Euro Falls While U.S. Stocks Erase Gains; Apple Tumbles
The euro snapped a five-day drop amid speculation that policy makers may expand Europe’s rescue fund. U.S. stocks erased gains in the last hour of trading as Apple Inc.’s results and an unexpected drop in new U.S. home sales outweighed a rally in financial shares.
The euro added 0.8 percent to $1.2155 as of 4 p.m. in New York. The S&P 500 was little changed at 1,337.91, reversing a 0.4 percent advance. Apple tumbled 4.3 percent after reporting iPhone sales that missed projections. S&P’s GSCI gauge of 24 commodities gained 0.6 percent. The pound weakened after the U.K. economy shrank the most in three years. Yields on five-, seven- and 30-year Treasuries touched all-time lows for a third straight day.

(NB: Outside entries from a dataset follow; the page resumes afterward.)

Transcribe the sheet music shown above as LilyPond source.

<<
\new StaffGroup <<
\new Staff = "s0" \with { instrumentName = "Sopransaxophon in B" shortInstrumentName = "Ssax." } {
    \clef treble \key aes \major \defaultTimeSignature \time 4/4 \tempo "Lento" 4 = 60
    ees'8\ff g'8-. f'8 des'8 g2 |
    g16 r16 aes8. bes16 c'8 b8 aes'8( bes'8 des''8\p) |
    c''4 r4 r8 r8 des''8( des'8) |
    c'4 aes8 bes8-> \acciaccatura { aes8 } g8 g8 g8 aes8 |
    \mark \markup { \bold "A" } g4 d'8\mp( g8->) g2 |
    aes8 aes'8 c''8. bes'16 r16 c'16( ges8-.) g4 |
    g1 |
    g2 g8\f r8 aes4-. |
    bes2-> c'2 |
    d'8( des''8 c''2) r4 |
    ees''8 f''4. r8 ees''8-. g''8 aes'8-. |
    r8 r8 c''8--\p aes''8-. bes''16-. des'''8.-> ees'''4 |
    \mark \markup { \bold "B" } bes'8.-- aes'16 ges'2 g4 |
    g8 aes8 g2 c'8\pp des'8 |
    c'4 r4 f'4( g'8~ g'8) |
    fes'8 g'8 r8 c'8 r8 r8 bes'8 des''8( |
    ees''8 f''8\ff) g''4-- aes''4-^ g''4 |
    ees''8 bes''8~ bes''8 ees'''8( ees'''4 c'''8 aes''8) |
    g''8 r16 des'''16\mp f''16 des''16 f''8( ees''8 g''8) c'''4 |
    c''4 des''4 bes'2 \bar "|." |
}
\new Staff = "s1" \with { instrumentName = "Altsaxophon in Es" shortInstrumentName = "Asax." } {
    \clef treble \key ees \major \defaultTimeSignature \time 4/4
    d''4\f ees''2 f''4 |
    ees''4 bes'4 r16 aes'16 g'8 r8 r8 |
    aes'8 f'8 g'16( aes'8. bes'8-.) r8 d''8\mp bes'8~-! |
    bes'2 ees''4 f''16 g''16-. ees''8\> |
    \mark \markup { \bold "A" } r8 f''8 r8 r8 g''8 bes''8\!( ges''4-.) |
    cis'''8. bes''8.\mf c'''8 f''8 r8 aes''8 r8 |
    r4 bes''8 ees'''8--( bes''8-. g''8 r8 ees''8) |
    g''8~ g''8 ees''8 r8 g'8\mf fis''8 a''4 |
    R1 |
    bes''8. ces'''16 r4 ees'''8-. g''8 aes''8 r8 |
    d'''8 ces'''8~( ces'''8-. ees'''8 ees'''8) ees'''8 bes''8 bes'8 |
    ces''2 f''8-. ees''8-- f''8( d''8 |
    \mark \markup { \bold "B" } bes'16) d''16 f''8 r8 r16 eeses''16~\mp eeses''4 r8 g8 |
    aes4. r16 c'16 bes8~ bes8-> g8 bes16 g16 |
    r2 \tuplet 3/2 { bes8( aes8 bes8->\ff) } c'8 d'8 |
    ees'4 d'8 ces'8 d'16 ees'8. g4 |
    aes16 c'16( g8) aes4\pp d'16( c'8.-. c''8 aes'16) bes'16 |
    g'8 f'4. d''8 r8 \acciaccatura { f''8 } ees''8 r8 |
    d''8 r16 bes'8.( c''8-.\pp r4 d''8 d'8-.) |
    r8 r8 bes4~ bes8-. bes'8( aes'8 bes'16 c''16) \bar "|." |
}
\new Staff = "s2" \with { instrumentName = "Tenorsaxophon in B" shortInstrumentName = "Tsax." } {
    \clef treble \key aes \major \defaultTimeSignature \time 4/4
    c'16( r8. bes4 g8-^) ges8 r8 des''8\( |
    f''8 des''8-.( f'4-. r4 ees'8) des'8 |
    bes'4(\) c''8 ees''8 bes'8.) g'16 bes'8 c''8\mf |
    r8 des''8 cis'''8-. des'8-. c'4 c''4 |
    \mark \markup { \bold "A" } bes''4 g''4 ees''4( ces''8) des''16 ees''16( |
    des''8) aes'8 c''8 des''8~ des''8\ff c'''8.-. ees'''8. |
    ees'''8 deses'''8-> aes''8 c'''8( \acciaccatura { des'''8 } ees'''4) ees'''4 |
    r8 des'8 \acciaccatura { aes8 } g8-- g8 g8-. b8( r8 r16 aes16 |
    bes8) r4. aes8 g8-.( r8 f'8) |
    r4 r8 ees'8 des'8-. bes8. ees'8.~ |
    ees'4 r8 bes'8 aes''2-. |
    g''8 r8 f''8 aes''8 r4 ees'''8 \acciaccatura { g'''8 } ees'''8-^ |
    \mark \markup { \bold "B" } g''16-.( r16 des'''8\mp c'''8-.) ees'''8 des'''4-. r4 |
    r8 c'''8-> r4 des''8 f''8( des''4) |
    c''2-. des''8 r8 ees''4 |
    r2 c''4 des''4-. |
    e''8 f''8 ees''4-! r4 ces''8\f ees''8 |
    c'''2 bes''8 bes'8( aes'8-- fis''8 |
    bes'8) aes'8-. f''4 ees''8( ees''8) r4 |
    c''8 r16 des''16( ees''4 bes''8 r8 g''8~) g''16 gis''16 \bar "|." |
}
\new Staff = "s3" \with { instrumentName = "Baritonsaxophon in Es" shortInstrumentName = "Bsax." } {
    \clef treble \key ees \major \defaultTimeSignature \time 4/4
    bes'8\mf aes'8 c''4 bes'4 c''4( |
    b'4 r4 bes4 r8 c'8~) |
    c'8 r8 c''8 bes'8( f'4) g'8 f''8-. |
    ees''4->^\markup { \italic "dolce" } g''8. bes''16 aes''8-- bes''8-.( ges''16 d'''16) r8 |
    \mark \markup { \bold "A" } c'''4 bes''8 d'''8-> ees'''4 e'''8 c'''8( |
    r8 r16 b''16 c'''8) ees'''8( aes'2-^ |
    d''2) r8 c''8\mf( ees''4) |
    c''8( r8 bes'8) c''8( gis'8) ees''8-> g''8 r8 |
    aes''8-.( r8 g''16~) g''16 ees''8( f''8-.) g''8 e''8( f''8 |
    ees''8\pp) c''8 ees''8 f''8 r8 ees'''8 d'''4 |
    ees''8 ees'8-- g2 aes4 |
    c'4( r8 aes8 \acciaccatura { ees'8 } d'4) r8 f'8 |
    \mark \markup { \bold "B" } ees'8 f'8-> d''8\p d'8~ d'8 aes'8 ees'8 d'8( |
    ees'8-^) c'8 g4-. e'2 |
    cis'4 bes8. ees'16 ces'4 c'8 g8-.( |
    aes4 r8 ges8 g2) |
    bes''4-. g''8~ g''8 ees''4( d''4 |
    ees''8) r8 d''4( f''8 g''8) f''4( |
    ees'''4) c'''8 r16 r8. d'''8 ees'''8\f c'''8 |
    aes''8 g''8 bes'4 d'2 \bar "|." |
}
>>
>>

Demand for new U.S. homes fell in June from a two-year high, indicating the housing recovery will be uneven. There are arguments in favor of granting a banking license to the permanent bailout fund, said Ewald Nowotny, a European Central Bank council member who also heads Austria’s central bank. Granting a banking license to the ESM would give it access to ECB lending.
“We have a deepening recession in Europe, and a deceleration in North America, and that is leading investors to believe there’s going to be some sort of additional stimulus applied by the central banks,” said Peter Sorrentino, who helps oversee $14.7 billion at Huntington Asset Advisors in Cincinnati.
The pound slumped 0.8 percent to 78.42 pence per euro. The U.K. economy shrank more than economists forecast in the second quarter as record rainfall and an extra public holiday sent output down the most in more than three years.
Treasuries fell, snapping a three-day advance, as speculation that European policy makers will boost the firepower of their bailout fund damped demand before the U.S. sold $35 billion in five-year notes. The securities drew an auction record yield amid lower-than-average demand. The yield on the benchmark 10-year note rose one basis points to 1.40 percent.
Apple fell the most since October. The company sold 26 million iPhones in the fiscal third quarter, compared with the 28.4 million predicted by analysts surveyed by Bloomberg. That caused it to miss quarterly sales and profit estimates for the second time since 2003.
“Apple is priced for perfection,” Mark Eibel, the director of client-investment strategies in North America at Russell Investments Ltd., told Bloomberg Television. “Other companies may be able to have a quarter like this but when Apple does it, it will move markets around the world. It’s certainly not what this market is looking for.”
A gauge of homebuilders in S&P indexes slid 3.2 percent. Sales of new U.S. homes fell 8.4 percent to a 350,000 annual rate, the weakest since January, the Commerce Department reported today in Washington.
Boeing gained 2.8 percent. The company raised its forecast for full-year profit to $4.40 to $4.60 a share from his April prediction of $4.15 to $4.35 a share. Caterpillar (CAT) Inc. rallied 1.6 percent to $82.75. The largest maker of construction and mining equipment raised its full-year earnings forecast as increasing demand from North American builders and overseas miners bucks an economic slowdown.
Earnings have exceeded analyst estimates at about 71 percent of the 196 companies in the S&P 500 that reported so far this quarter, according to data compiled by Bloomberg. Sales rose an average 3.3 percent and profits are down 0.5 percent.
Oil in New York gained 0.6 percent to $88.99 a barrel. Crude dropped as much as 1.9 percent after an Energy Department report showed U.S. stockpiles unexpectedly climbed as production surged to the highest level in 13 years. Wheat jumped 2.8 percent after falling 3.7 percent yesterday, and corn climbed 1.3 percent, the first gain in three days.
The Stoxx 600 was little changed after a three-day, 4.3 percent decline. Lonza Group AG rallied 3.7 percent as the Swiss drug-ingredient maker reported earnings that exceeded estimates. BT Group Plc, the U.K.’s largest fixed-line phone company, sank 3.3 percent after first-quarter sales trailed behind analyst projections.
The MSCI Emerging Markets Index lost 0.2 percent, its fourth day of declines. The Shanghai Composite Index slid 0.5 percent to the lowest level since March 2009 as the International Monetary Fund said the country’s economy faces significant downside risks and investors speculated the government won’t loosen property curbs.
South Korea’s Kospi slid 1.4 percent, the most among emerging-market gauges today, to the lowest level since Oct. 10. Bank of Korea Governor Kim Choong Soo said the nation risks failing to meet a growth estimate for 2012 that the central bank already cut two weeks ago because of Europe’s debt crisis.